• _EXERCISE INSTRUCTIONS_
The records follow. Transcribe only the lines from the line containing "left elbow: (558, 470)" through the end, both ends included, and leave out the pictures.

• _GIVEN DATA_

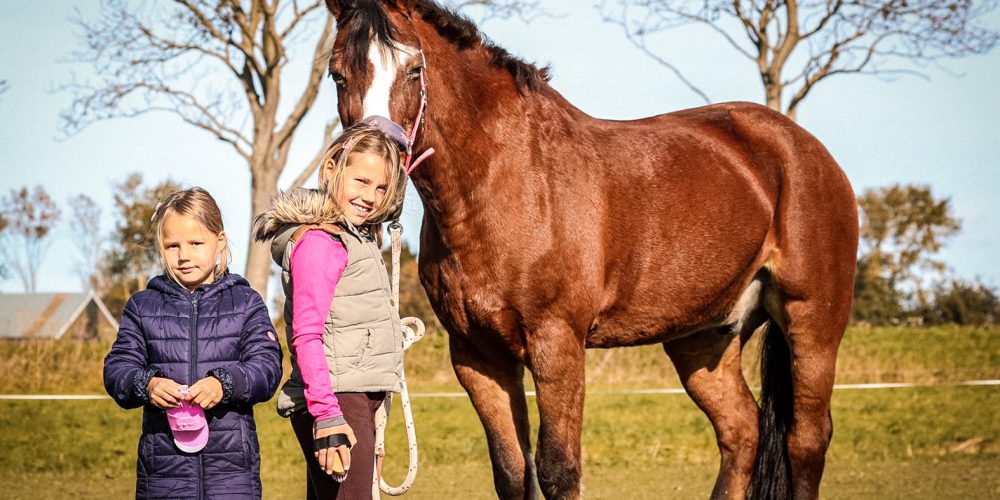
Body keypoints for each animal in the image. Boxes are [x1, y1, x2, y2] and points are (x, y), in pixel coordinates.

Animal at [322, 1, 858, 498]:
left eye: (414, 68)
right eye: (338, 73)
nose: (375, 166)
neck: (507, 180)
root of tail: (802, 147)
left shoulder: (557, 342)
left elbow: (558, 470)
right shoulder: (477, 355)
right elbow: (512, 472)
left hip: (812, 322)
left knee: (805, 440)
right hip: (704, 337)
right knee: (742, 431)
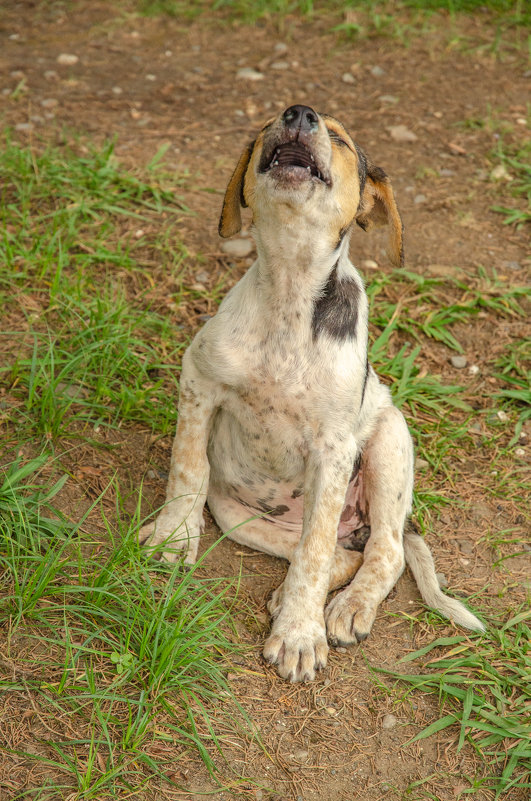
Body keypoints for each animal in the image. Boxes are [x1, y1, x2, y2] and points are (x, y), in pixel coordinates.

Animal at [140, 106, 486, 680]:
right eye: (266, 125)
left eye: (340, 138)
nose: (298, 114)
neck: (290, 286)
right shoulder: (199, 380)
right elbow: (187, 469)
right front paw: (174, 537)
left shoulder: (334, 449)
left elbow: (315, 550)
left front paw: (300, 635)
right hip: (236, 516)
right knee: (341, 553)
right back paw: (292, 595)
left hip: (390, 442)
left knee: (381, 551)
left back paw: (344, 607)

• _WRITTEN SOLUTION_
left elbow: (558, 470)
right shoulder: (477, 355)
right elbow: (512, 472)
left hip: (812, 322)
left knee: (805, 440)
right hip: (704, 337)
right knee: (742, 431)
Body keypoints for each animal in the image. Boxes are [x1, y1, x2, y2] and points are (x, y), in pixel coordinates.

Animal at [140, 106, 486, 680]:
right eye: (266, 125)
left eye: (340, 138)
nose: (298, 114)
neck: (290, 286)
right shoulder: (199, 380)
right elbow: (187, 469)
right front paw: (174, 537)
left shoulder: (334, 449)
left elbow: (315, 550)
left front paw: (300, 635)
right hip: (236, 516)
right knee: (341, 553)
right back paw: (292, 595)
left hip: (390, 442)
left knee: (381, 551)
left back paw: (344, 607)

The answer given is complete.